School Board approves 4 cent drop in tax rate; benefit of building refinancing will be felt later
For the second year in a row, spending is down in the Northern Ozaukee School District according to the budget unanimously approved by the 2014-15 school board on Monday.
Total spending in the budget is $16.6 million, down 1.28% from the $16.8 million spending plan put into place last year.

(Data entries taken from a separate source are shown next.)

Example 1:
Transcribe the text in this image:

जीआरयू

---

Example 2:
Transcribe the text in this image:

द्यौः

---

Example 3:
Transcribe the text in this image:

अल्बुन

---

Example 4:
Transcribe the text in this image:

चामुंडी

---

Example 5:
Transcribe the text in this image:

Expenditures in that budget were down 4.6% from the previous year.
The new budget will require an equalized tax rate of $11.80 per $1,000 of property value, a drop of four cents per $1,000 from last year.
The district’s state aid increased slightly, from $2,653,370 in 2013-14 to $2,708,596 in 2014-15.

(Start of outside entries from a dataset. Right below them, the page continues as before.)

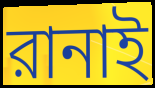
রানাই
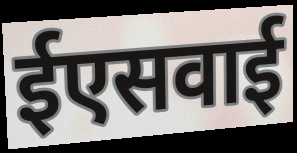
ईएसवाई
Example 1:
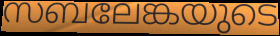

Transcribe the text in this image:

സബലേങ്കയുടെ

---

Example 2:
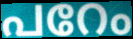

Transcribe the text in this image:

പറേം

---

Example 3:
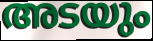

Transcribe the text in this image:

അടയും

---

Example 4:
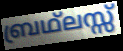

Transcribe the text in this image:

ബ്രഥ്ലസ്സ്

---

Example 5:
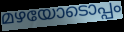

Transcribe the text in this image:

മഴയോടൊപ്പം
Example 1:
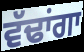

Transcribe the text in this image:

ਵੱਢਾਂਗਾ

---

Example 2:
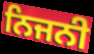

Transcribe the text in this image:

ਨਿਜਨੀ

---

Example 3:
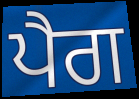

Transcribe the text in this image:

ਪੈਗ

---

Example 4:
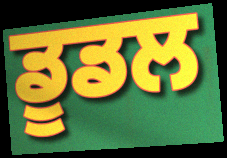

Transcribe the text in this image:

ਡੂਡਲ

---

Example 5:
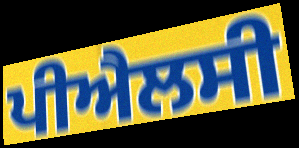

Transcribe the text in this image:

ਪੀਐਲਸੀ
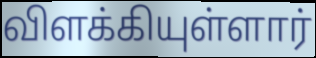
விளக்கியுள்ளார்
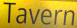
Tavern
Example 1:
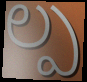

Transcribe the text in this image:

ల్ప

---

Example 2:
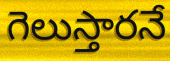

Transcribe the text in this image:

గెలుస్తారనే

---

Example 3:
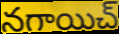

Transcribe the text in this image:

నగాయిచ్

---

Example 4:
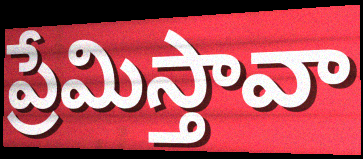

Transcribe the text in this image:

ప్రేమిస్తావా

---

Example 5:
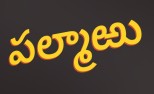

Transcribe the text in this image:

పల్మాఱు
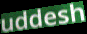
uddesh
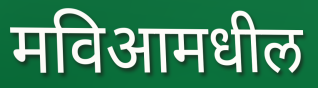
मविआमधील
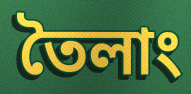
তৈলাং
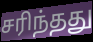
சரிந்தது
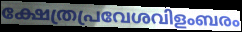
ക്ഷേത്രപ്രവേശവിളംബരം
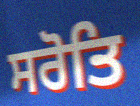
ਸਰੋਤਿ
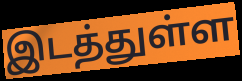
இடத்துள்ள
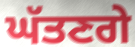
ਘੱਤਣਗੇ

Similarly, after two years of declines, the district’s equalized property valuation — a key figure used in calculating state aid — rose by 1%, to $559 million.

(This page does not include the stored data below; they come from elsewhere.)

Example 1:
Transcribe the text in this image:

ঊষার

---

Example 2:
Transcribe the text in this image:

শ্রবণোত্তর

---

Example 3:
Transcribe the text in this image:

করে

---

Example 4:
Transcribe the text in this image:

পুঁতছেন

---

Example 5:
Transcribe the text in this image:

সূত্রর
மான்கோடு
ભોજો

With spending held largely in check, officials noted the biggest difference in the budget is the refinancing of $3.6 million in debt still owed on the construction of the middle school.
That debt service will increase from $705,000 to $872,000 in the 2014-15 budget, but will eliminate high back-end payments that were coming due at the end of the old payment schedule.
Payments were slated to rise to $937,000 by 2019, but will remain steady with the new payback plan.
The refinancing through First Citizens Bank of Whitewater is at an interest rate of 2.5%, and it will save the district more than $100,000 over the next five years.
No citizens attended the budget hearing, but Supt. Blake Peuse refused to read too much into their absence.
“I would not want to speculate on why people did not show up for the meeting,” Peuse said following the hearing.
“I would love to think that it is because we are doing such an outstanding job with the budget that there would be no need. We do, however, appreciate feedback from people, so in that way we miss the public comment.”
The only criticism of the budget came from board member Kendall Thistle, who took exception to the inclusion of $30,000 in an account earmarked for the law firm of Godfrey & Kahn.
The firm handled the lawsuit filed by the school district against Thistle and his wife over a berm erected on the family’s property adjacent to school land.
“I am curious why this money is in the budget for a lawsuit that was dismissed at (the district’s) request?” Thistle asked.
Peuse said some final issues still need to be resolved in the matter, which ended up costing the district more than $167,000.
“Not to budget for this would have been imprudent,” the superintendent said.
The Thistles reportedly spent $80,000 defending themselves in the suit.